Being a State Key Lab, their grant requires them to interact with industry Prof. Yang’s group works on many industrially relevant problems, and he has considerable interaction with Sinopec. Two examples given that helped gain Sinopec interest and support were those of polyethylene film drawing, in which simulations were used to reduce the breakdown time of the machine, and extrusion for plastic pipe manufacturing, where simulations helped show how to balance rigidity and toughness in the material. For the former project, simulations by Yang’s group improved drawing rates from 170 cm/m to 500 m/min. For the latter project, simulations showed how to change polymer composition to avoid hot water pipes splitting. Industry is improving in its appreciation of SBE&S, but slowly. They are not yet hiring many simulators; instead, they work with academic groups to help them do simulations.

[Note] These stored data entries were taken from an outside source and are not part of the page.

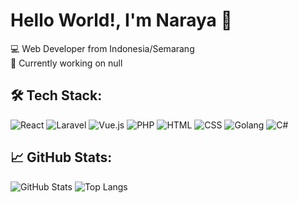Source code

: # Hello World!, I'm Naraya 👋

💻 Web Developer from Indonesia/Semarang  
🚀 Currently working on null 


## 🛠️ Tech Stack:
![React](https://img.shields.io/badge/-React-61DAFB?style=flat-square&logo=react&logoColor=black)
![Laravel](https://img.shields.io/badge/-Laravel-FF2D20?style=flat-square&logo=laravel&logoColor=white)
![Vue.js](https://img.shields.io/badge/-Vue.js-4FC08D?style=flat-square&logo=vue.js&logoColor=white)
![PHP](https://img.shields.io/badge/-PHP-777BB4?style=flat-square&logo=php&logoColor=white)
![HTML](https://img.shields.io/badge/-HTML5-E34F26?style=flat-square&logo=html5&logoColor=white)
![CSS](https://img.shields.io/badge/-CSS3-1572B6?style=flat-square&logo=css3&logoColor=white)
![Golang](https://img.shields.io/badge/-Golang-00ADD8?style=flat-square&logo=go&logoColor=white)
![C#](https://img.shields.io/badge/-C%23-239120?style=flat-square&logo=c-sharp&logoColor=white)



## 📈 GitHub Stats:
![GitHub Stats](https://github-readme-stats.vercel.app/api?username=telole&show_icons=true&theme=dark)
![Top Langs](https://github-readme-stats.vercel.app/api/top-langs/?username=telole&layout=compact&theme=dark)

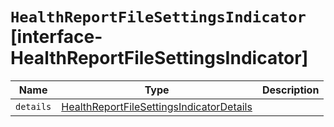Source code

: # `HealthReportFileSettingsIndicator` [interface-HealthReportFileSettingsIndicator]

| Name | Type | Description |
| - | - | - |
| `details` | [HealthReportFileSettingsIndicatorDetails](./HealthReportFileSettingsIndicatorDetails.md) | &nbsp; |
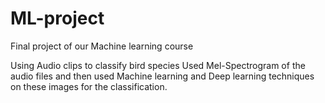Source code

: # ML-project
Final project of our Machine learning course

Using Audio clips to classify bird species
Used Mel-Spectrogram of the audio files and then used Machine learning and Deep learning techniques on these images for the classification.

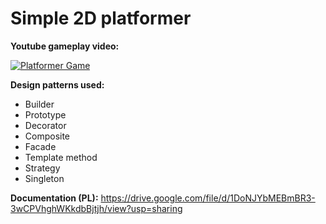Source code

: # Simple 2D platformer

<b>Youtube gameplay video:</b>

[![Platformer Game](http://img.youtube.com/vi/eRwmaZNSEi0/0.jpg)](http://www.youtube.com/watch?v=eRwmaZNSEi0 "Platformer Game")

<b>Design patterns used:</b>
- Builder
- Prototype
- Decorator
- Composite
- Facade
- Template method
- Strategy
- Singleton

<b>Documentation (PL):</b> https://drive.google.com/file/d/1DoNJYbMEBmBR3-3wCPVhghWKkdbBjtjh/view?usp=sharing
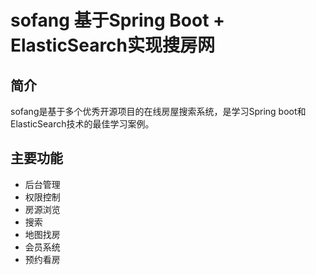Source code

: # sofang 基于Spring Boot + ElasticSearch实现搜房网

## 简介

sofang是基于多个优秀开源项目的在线房屋搜索系统，是学习Spring boot和ElasticSearch技术的最佳学习案例。

## 主要功能

- 后台管理
- 权限控制
- 房源浏览
- 搜索
- 地图找房
- 会员系统
- 预约看房

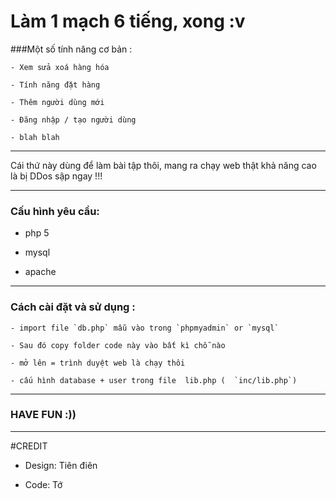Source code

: # Làm 1 mạch 6 tiếng, xong :v

###Một số tính năng cơ bản : 
    
    - Xem sửa xoá hàng hóa 
     
    - Tính năng đặt hàng 
    
    - Thêm người dùng mới 
    
    - Đăng nhập / tạo người dùng 
    
    - blah blah 
    
    
---


Cái thứ này dùng để làm bài tập thôi, mang ra chạy web thật khả năng cao là bị DDos  sập ngay !!! 


---

### Cấu hình yêu cầu:

- php 5

- mysql

- apache 



---

### Cách cài đặt và sử dụng :


    
    - import file `db.php` mẫu vào trong `phpmyadmin` or `mysql`
    
    - Sau đó copy folder code này vào bất kì chỗ nào
    
    - mở lên = trình duyệt web là chạy thôi
    
    - cấu hình database + user trong file  lib.php (  `inc/lib.php`) 
    


---

### HAVE FUN :)) 



---



#CREDIT

- Design: Tiên điên


- Code: Tớ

The State is improving its appreciation of SBE&S much faster than industry. All of China appears to be recognizing the need to be innovators, and not just the world’s manufacturers, and this requires increased investment in and commitment to research, collaboration, and education, and to SBE&S. There is much pressure placed by the government on intellectual property, which is viewed as critical for innovation. Yang’s group applied for three patents on work based on kinetic Monte Carlo simulations for polymerization. There they invented a new algorithm in 1993 that is now used by many researchers for branching problems in polymers.